The present research aims to enhance the stability of soil by utilizing varying dosages of cement and lime. Additionally, the study seeks to create a predictive model based on Artificial Neural Network to estimate the unconfined compressive strength (UCS). During the investigation, the materials under examination underwent essential engineering tests, including microstructural characterization and the UCS test. The results from the UCS test indicated a consistent increase in strength values as the curing time and cement content were raised. To develop the predictive model for UCS, ANN-based models with sigmoid function with different architectures were constructed. A multiple regression model was also used for comparison.
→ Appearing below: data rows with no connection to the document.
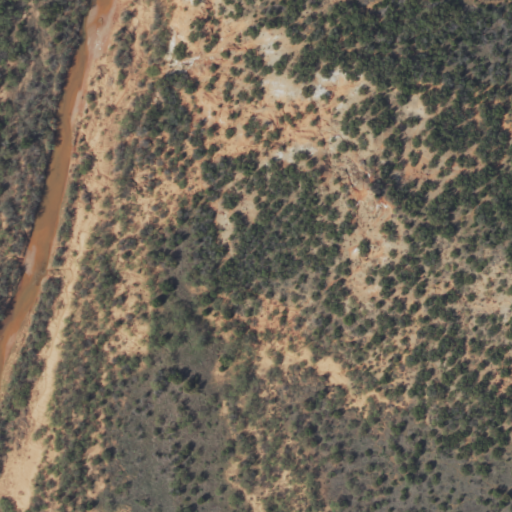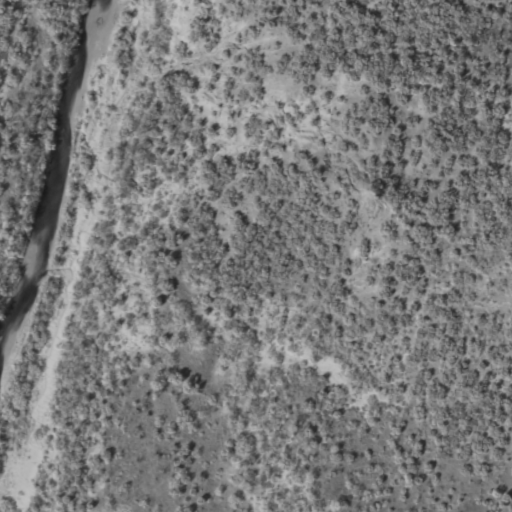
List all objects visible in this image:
river: (51, 184)
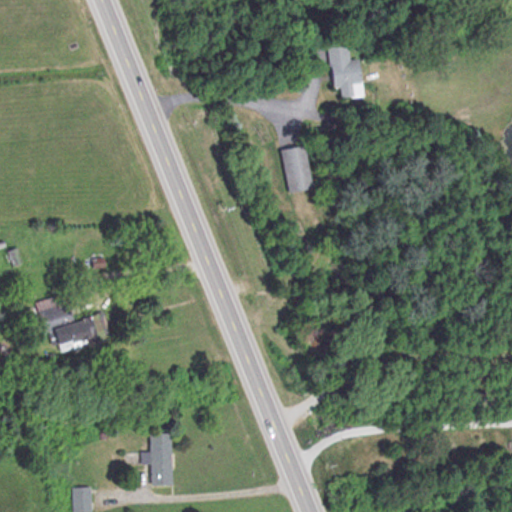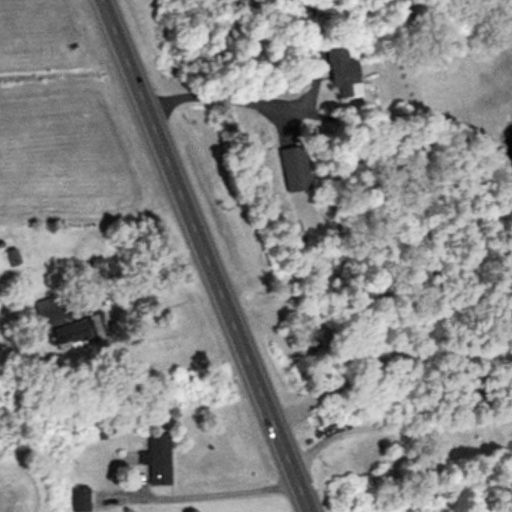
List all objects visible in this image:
building: (337, 72)
building: (291, 169)
road: (207, 255)
building: (63, 327)
building: (153, 460)
building: (75, 499)
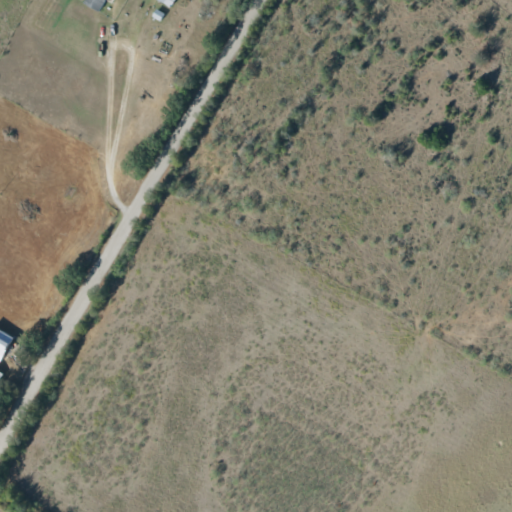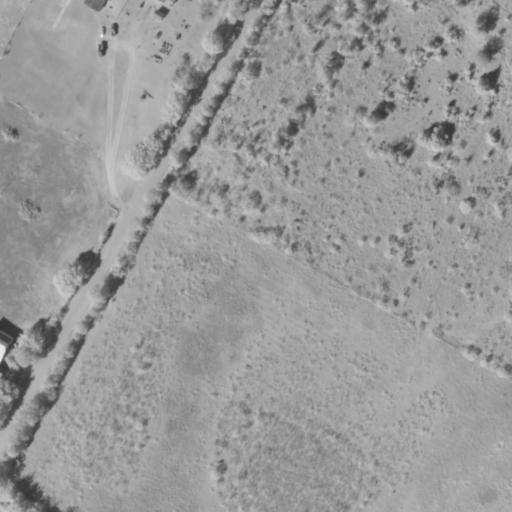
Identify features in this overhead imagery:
building: (166, 1)
building: (93, 4)
road: (111, 65)
road: (67, 192)
road: (128, 223)
building: (3, 341)
road: (23, 344)
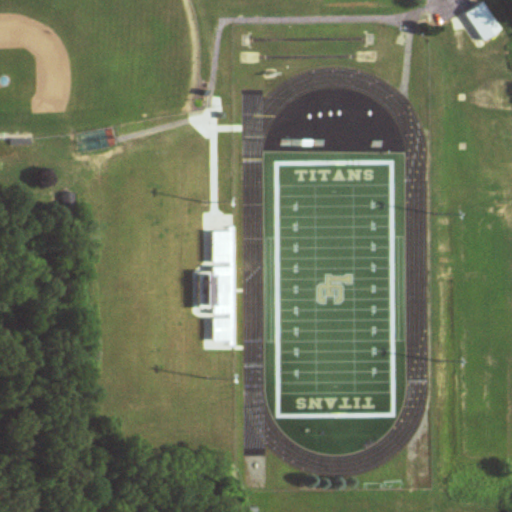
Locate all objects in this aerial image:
building: (479, 23)
building: (66, 202)
track: (333, 272)
park: (334, 289)
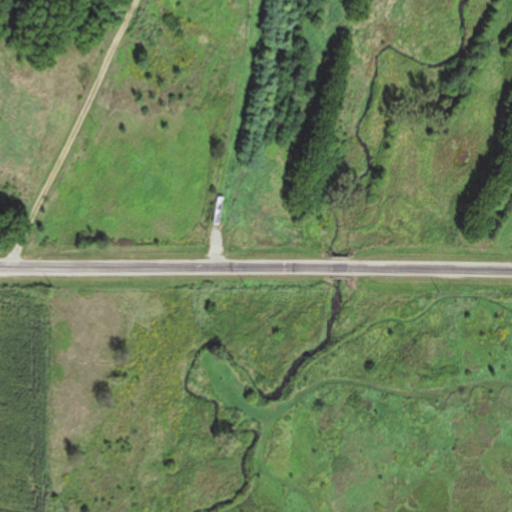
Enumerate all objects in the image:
road: (55, 136)
road: (255, 269)
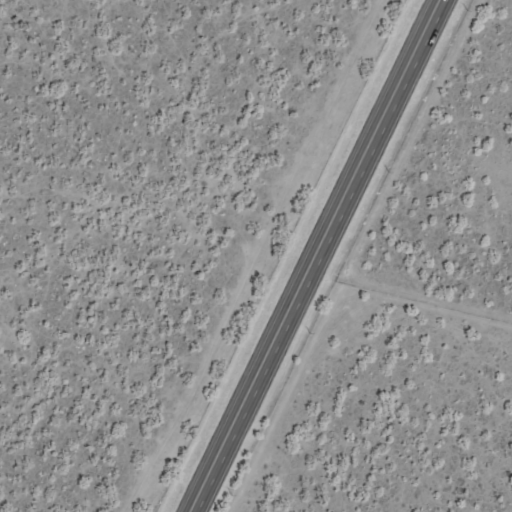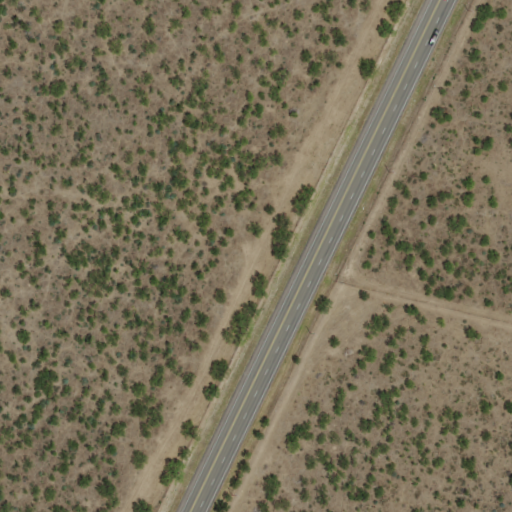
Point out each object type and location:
road: (325, 256)
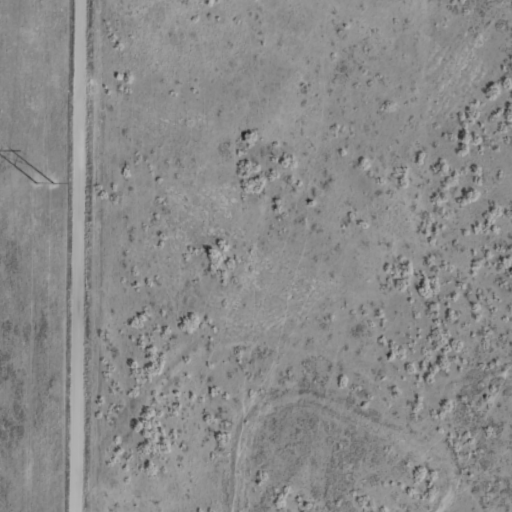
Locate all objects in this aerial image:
power tower: (44, 186)
road: (83, 256)
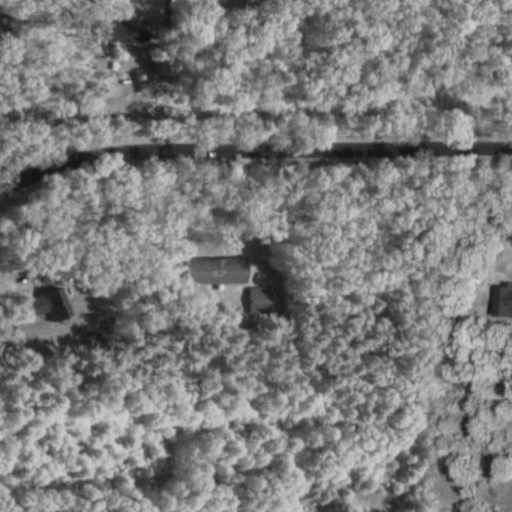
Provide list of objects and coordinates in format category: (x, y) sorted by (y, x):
building: (121, 29)
road: (253, 73)
road: (90, 101)
road: (252, 147)
road: (5, 176)
road: (482, 192)
road: (264, 201)
building: (212, 269)
building: (261, 299)
building: (508, 299)
building: (42, 304)
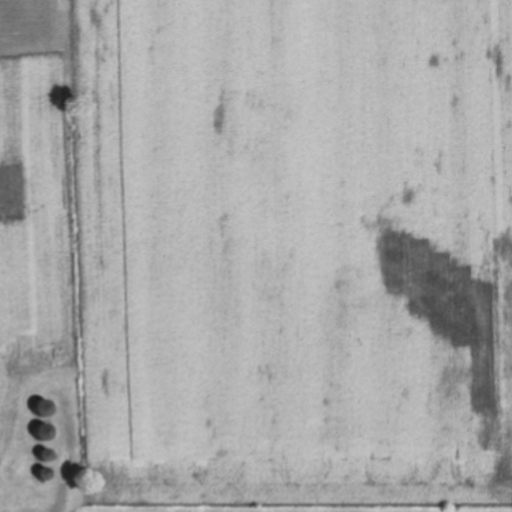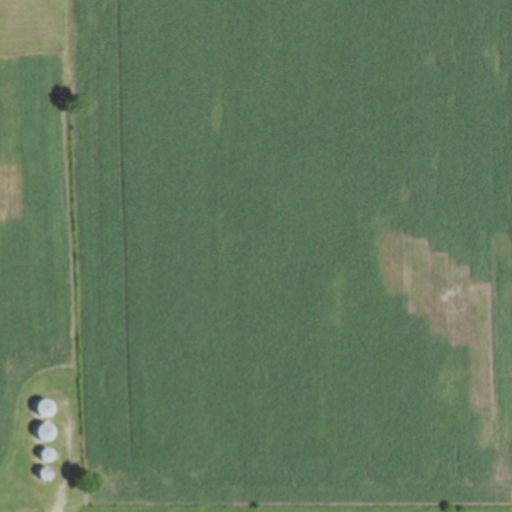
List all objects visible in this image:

The training dataset comprised 80 data points, while the testing dataset contained 20 data points. The data set was divided into 3 parts: training, testing and validation. From data set, 60% data were used for training, and 10 and 30% were used for validation and testing, respectively. The outcomes of the study demonstrated that the ANN model 4 (8-16-32-1) utilizing the feed forward Levenberg–Marquardt (trainlm) backpropagation function outperformed all other models, achieving an R value of 0.89 during training and 0.7 during testing. In summary, this research focuses on stabilizing soil by employing cement and lime, while also developing an effective ANN-based model to predict the unconfined compressive strength of soil. The study showcases the superiority of the ANN model with the feedforward Levenberg–Marquardt (trainlm) backpropagation function and underscores the significant influence of cement content on the UCS prediction. © 2023, The Author(s), under exclusive licence to Springer Nature Switzerland AG.